» **Supplied text**:
Despite Russia’s reputation for crony capitalism and greedy oligarchs, since about 2014 when sanctions were first imposed on Russia after the annexation of the Crimea, the Kremlin has been trying to revamp the economy with some success.
Now the economy is under pressure again as the weight of funding a major full scale war weighs on the federal budget which has pushed the government into improving things further. After two years of fighting, the economy is doing well and grew by 3.6% in 2023, making Russia the fastest growing of any of the G8 wealthy nations.
Russia’s reform programme has been encapsulated in the 12 National Projects that were launched in 2019 and are designed to deal with some of Russia’s biggest social problems and improve the quality of life of the population. With presidential elections looming, Putin announced a National Projects 2.0 update with a raft of new initiatives during his state of the nation speech on February 29 that include swaths of new affordable housing and a renewed push on poverty reduction, amongst other things.
The clash with the West and the extreme sanctions on Russia has had the unintended consequence of focusing the Kremlin on pushing through more effective reforms. After two years of reengineering the economy for war, the Kremlin has now turned its mind back to making sure the population is happy and has the leeway to return to the topic of the national projects.
Wake up call
It seems that Russia only makes deep structural reforms when it is in trouble. Russia boomed in the noughties when growth was running at around 6% a year and the size of the economy doubled in that decade. Russia began to feel like a normal country, until it all started to go wrong. In 2013 annual growth dropped to zero despite the fact oil prices were still over $100 per barrel; the petrodollar-driven catch-up was over and that economic model was exhausted.
The problems came to a head when Russia’s budget was missing RUB2 trillion ($31bn) in 2016 leaving the Finance Ministry scrambling to find more cash and failing. The federal government still had large foreign exchange reserves, but many of Russia’s regions are teetering on the edge of collapse and a major debt crisis was looming.
In the end the Kremlin was saved when it “privatised” 19.5% in oil major Rosneft to Glencore and Qatar in a surprise deal, which later transpired to actually be a bail out loan by Qatar’s sovereign wealth fund.
The 2016 budget crisis coupled with the threat of more sanctions was a wakeup call that spurred the Kremlin into action. The reform process began with the so-called May decrees signed by President Vladimir Putin in May 2012 that imposed a heavy social spending plan on Russia's regions to improve the lives of the average Russian.
With the economy in the middle of a four-year recession and relations with the West rapidly decaying, the government turned its full attention to solving some of its long-standing problems. Putin cracked down on corruption in government with his deoffshorisation program in 2014 that banned government officials from holding offshore bank accounts or assets, that widened into a general anti-corruption drive that resulted in a big reshuffle of the regional administration in 2016. In parallel the government launched a big offensive to reduce the size of the shadow economy and reduce grey payments of wages that grew into a revolutionary overhaul of the tax system starting in 2018 and led by Mikhail Mishustin, who was later appointed Prime Minister in 2020. Mishustin introduced a new and highly efficient tax IT system that put all records and payments online and stamped out the legion of tax scams such as the “fly by night” companies that would accumulate tax obligations but then declare bankruptcy the day before tax payments became due. In two years, Mishustin increased the government’s tax take by 20% while the tax burden only increased by 2% in the same period.

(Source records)
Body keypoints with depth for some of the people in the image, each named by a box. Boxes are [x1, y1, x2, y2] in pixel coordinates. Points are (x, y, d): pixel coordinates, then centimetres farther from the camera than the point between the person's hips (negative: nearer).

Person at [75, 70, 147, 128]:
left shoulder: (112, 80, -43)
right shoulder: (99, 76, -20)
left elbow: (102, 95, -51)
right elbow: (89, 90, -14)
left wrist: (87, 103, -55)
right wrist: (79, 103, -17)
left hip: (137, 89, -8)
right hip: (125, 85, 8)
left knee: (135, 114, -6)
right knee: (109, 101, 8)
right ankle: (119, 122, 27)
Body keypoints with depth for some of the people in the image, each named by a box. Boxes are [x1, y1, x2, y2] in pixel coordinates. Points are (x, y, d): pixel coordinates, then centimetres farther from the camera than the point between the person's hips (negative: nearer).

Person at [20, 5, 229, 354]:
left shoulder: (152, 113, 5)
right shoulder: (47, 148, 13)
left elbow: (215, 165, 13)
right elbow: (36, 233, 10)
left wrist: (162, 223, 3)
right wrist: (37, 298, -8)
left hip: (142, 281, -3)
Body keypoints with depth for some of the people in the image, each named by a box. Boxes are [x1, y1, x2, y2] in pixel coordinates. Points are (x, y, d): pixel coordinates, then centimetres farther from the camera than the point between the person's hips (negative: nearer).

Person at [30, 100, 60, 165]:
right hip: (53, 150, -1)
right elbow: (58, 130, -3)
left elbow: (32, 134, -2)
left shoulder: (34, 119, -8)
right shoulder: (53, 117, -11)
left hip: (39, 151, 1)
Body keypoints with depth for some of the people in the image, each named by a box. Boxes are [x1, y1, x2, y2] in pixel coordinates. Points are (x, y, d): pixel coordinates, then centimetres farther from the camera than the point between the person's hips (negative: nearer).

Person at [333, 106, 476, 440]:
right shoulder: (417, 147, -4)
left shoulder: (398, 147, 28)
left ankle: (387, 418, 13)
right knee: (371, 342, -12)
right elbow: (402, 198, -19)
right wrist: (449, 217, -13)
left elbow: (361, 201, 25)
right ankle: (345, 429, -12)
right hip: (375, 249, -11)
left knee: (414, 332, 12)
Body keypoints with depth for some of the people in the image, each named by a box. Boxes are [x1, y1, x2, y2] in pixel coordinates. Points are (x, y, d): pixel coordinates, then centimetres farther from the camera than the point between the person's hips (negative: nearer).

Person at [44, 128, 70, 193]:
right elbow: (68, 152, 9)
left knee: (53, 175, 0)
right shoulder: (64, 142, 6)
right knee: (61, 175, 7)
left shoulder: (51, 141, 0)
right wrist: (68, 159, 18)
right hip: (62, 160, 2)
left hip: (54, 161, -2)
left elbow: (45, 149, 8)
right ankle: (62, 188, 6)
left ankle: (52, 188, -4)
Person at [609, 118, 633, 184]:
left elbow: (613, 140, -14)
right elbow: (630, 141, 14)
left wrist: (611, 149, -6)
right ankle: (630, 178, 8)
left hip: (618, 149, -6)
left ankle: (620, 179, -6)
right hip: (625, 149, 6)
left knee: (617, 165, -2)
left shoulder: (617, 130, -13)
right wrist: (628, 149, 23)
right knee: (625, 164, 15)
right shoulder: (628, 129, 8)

» **Exercise set**:
A. From the passage on Russia's economic reforms, reproduce word for word the part between "Despite Russia’s reputation" and "G8 wealthy nations.", inclusive.
B. According to the passage on Russia's economic reforms, in what year were the 12 National Projects launched?

» **Solution list**:
A.
Despite Russia’s reputation for crony capitalism and greedy oligarchs, since about 2014 when sanctions were first imposed on Russia after the annexation of the Crimea, the Kremlin has been trying to revamp the economy with some success.
Now the economy is under pressure again as the weight of funding a major full scale war weighs on the federal budget which has pushed the government into improving things further. After two years of fighting, the economy is doing well and grew by 3.6% in 2023, making Russia the fastest growing of any of the G8 wealthy nations.

B. 2019